Iron-catalyzed arene C−H hydroxylation

• Published in: Science (American Association for the Advancement of Science) Vol. 374; no. 6563; pp. 77 - 81
• Main Authors: Cheng, Lu, Wang, Huihui, Cai, Hengrui, Zhang, Jie, Gong, Xu, Han, Wei
• Format: Journal Article
• Language: English
• Published: Washington The American Association for the Advancement of Science 01.10.2021
• Subjects: Alcohols; Aldehydes; Aromatic compounds; Carbon; Catalysts; Functional groups; Hydrogen; Hydrogen bonding; Hydrogen bonds; Hydrogen peroxide; Hydroxyl groups; Hydroxylation; Iron; Ligands; Natural products; Oxidants; Oxidation; Oxidizing agents; Phenolic compounds; Phenols; Polyphenols; Regioselectivity; Selectivity; Substitution reactions; Substrates
• ISSN: 0036-8075; 1095-9203; 1095-9203
• DOI: 10.1126/science.abj0731

Although iron-dependent enzymes efficiently hydroxylate aryl rings, this activity has proven hard to replicate with synthetic catalysts.
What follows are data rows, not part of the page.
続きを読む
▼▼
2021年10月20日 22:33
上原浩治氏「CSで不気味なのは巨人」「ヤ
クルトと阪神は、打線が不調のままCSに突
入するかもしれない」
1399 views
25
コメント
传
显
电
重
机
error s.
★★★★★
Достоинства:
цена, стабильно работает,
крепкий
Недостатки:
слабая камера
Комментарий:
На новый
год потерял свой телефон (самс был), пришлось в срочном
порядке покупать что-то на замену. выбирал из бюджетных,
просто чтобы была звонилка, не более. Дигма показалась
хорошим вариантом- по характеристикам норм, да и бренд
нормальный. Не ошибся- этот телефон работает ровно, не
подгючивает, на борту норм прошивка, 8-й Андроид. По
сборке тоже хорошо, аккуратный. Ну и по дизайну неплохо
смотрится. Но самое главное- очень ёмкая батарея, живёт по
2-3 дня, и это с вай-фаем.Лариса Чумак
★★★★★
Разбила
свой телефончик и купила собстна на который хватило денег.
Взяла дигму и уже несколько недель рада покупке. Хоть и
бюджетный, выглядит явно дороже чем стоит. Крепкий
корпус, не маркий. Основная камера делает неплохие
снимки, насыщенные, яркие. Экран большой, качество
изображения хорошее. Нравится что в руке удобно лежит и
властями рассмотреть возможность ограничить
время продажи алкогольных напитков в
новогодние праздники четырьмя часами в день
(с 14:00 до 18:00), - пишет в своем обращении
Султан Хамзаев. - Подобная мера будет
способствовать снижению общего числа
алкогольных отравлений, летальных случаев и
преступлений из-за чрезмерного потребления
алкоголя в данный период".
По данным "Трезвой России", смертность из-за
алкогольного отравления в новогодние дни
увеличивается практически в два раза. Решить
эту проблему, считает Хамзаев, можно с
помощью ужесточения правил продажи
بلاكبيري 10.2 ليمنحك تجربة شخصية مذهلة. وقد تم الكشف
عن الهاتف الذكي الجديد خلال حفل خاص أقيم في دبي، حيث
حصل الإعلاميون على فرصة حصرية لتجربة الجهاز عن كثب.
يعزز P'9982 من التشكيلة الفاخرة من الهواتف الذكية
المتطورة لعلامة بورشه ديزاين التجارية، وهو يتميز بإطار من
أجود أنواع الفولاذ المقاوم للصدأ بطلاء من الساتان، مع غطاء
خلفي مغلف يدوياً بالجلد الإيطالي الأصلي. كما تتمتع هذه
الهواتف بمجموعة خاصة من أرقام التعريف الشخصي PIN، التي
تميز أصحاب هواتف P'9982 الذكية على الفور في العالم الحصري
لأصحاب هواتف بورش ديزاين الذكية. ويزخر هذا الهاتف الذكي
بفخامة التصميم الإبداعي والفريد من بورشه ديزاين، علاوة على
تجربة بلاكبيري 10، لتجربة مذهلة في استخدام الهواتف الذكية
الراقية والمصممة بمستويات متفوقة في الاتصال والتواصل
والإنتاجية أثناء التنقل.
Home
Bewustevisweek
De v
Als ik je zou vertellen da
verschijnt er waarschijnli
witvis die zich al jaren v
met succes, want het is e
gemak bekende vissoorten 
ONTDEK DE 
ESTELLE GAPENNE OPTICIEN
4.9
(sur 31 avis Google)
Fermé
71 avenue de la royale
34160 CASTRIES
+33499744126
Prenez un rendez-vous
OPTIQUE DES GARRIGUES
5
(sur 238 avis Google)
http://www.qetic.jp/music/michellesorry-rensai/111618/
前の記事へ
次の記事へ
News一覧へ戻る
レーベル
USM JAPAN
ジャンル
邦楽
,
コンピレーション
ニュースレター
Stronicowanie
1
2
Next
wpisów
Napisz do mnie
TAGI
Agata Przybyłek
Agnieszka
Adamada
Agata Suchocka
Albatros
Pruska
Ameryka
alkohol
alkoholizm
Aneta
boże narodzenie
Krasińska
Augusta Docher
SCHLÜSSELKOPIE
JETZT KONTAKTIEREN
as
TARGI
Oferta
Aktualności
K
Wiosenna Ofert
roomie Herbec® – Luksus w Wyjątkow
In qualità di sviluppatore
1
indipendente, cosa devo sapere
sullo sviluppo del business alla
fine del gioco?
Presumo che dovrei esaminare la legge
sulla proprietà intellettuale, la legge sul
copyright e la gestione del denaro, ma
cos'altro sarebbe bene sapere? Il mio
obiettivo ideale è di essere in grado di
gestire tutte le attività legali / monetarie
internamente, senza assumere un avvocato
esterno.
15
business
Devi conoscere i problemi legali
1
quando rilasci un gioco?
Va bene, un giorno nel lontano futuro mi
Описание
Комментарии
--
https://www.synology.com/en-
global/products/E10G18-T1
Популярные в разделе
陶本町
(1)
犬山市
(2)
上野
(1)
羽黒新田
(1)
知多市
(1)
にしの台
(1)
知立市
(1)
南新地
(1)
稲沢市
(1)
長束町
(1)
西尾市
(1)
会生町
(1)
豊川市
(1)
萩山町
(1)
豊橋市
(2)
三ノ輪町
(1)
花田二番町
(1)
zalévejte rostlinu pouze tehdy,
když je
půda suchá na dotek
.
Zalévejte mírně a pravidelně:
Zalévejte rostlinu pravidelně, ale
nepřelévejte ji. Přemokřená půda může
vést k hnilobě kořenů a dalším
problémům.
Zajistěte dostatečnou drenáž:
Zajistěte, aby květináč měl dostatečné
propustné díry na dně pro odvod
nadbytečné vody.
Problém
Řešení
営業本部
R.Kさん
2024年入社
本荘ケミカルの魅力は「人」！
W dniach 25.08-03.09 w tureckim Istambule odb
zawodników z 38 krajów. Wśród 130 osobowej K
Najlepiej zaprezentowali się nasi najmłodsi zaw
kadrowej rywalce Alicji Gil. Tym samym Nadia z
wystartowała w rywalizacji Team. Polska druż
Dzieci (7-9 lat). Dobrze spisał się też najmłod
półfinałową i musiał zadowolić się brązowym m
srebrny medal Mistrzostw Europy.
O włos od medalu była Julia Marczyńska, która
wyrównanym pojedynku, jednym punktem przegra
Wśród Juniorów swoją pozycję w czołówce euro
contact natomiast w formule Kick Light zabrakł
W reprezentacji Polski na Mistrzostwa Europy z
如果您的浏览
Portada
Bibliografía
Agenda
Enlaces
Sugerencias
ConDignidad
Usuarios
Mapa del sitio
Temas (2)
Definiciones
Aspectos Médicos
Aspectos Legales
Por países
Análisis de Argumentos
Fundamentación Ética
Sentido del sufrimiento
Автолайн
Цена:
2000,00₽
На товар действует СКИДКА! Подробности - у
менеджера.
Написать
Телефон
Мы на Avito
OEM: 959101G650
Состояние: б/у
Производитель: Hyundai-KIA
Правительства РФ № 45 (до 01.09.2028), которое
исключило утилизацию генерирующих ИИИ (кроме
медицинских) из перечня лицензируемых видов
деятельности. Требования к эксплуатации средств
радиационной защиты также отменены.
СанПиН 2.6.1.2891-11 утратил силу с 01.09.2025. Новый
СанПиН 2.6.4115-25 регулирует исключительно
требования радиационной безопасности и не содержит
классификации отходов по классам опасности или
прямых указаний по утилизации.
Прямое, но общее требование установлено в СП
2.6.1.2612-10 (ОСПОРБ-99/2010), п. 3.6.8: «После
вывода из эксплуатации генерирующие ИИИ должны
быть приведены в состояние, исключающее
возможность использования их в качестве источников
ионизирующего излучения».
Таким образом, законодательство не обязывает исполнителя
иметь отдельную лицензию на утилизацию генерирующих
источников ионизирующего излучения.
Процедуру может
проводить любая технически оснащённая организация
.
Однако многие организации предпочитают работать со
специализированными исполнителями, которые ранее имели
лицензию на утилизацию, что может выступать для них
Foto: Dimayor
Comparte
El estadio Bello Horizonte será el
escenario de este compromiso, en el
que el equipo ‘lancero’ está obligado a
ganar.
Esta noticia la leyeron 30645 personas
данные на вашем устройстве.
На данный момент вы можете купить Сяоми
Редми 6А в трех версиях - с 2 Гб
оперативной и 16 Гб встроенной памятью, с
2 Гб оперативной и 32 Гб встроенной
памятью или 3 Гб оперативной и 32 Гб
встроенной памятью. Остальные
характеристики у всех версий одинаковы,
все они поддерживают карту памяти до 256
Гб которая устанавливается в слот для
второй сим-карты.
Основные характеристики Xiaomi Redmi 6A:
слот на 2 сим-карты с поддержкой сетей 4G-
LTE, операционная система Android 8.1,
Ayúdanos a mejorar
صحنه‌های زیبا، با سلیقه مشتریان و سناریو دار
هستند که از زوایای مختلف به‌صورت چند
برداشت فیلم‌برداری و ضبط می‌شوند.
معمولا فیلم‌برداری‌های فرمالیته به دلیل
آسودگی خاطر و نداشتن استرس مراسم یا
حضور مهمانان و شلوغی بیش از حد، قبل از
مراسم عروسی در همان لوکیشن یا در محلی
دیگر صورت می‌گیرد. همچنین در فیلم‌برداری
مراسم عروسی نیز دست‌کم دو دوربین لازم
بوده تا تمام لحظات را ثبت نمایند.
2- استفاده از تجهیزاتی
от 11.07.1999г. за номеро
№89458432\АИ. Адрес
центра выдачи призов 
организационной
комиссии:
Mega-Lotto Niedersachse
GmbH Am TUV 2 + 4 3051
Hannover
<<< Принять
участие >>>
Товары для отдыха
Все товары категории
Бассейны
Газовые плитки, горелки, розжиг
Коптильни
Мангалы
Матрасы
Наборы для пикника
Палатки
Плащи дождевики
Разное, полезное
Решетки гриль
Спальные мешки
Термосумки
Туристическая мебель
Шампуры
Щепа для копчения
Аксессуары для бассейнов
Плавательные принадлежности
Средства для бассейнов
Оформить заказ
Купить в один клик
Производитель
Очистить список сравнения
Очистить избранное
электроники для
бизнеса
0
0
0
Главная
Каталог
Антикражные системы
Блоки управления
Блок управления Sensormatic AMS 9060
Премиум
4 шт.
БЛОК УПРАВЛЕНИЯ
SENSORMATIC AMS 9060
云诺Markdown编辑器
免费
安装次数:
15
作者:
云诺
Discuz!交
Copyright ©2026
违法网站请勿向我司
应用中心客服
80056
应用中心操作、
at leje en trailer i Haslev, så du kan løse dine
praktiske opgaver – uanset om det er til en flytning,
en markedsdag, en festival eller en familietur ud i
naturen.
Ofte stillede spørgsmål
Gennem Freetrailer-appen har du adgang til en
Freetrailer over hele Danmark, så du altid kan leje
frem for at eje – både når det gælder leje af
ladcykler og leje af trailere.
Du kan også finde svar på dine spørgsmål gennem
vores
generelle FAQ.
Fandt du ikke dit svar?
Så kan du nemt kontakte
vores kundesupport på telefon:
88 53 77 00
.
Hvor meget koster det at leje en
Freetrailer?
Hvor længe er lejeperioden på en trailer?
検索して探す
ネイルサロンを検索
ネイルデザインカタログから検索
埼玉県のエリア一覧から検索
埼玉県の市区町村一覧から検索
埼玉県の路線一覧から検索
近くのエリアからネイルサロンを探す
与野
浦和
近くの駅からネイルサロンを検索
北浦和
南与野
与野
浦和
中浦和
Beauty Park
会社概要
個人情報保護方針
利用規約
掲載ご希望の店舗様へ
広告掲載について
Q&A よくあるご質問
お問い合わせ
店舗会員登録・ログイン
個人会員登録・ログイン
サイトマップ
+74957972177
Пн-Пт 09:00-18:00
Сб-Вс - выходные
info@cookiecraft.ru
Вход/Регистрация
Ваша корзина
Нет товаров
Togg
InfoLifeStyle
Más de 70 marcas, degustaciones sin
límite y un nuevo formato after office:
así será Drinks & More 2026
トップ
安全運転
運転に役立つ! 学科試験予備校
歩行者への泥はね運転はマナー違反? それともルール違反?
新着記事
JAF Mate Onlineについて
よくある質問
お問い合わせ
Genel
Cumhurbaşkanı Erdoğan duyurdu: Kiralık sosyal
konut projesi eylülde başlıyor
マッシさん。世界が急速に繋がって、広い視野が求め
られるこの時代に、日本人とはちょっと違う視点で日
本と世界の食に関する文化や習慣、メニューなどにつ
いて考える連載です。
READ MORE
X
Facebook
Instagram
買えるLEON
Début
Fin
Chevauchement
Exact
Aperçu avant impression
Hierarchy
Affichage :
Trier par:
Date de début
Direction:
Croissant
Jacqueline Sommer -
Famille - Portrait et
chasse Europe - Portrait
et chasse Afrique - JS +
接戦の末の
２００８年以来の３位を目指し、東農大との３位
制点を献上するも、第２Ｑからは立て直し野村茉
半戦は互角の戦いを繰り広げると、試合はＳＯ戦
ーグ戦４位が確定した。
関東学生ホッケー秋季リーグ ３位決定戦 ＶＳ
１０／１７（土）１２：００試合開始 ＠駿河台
Cheng et al . report that a disulfide ligand activates iron to catalyze carbon–hydrogen hydroxylation of a wide variety of arenes using hydrogen peroxide. The protocol can also cleanly functionalize phenols with an additional hydroxyl group, although unfunctionalized arenes react more rapidly, in contrast to conventional oxidative selectivity patterns. The authors showcase this complementary selectivity through hydroxylation of pharmaceuticals with complex substitution patterns. —JSY An iron complex coordinated by a disulfide ligand catalyzes selective hydroxylation of arenes with hydrogen peroxide. The sustainable, undirected, and selective catalytic hydroxylation of arenes remains an ongoing research challenge because of the relative inertness of aryl carbon-hydrogen bonds, the higher reactivity of the phenolic products leading to over-oxidized by-products, and the frequently insufficient regioselectivity. We report that iron coordinated by a bioinspired l -cystine–derived ligand can catalyze undirected arene carbon-hydrogen hydroxylation with hydrogen peroxide as the terminal oxidant. The reaction is distinguished by its broad substrate scope, excellent selectivity, and good yields, and it showcases compatibility with oxidation-sensitive functional groups, such as alcohols, polyphenols, aldehydes, and even a boronic acid. This method is well suited for the synthesis of polyphenols through multiple carbon-hydrogen hydroxylations, as well as the late-stage functionalization of natural products and drug molecules.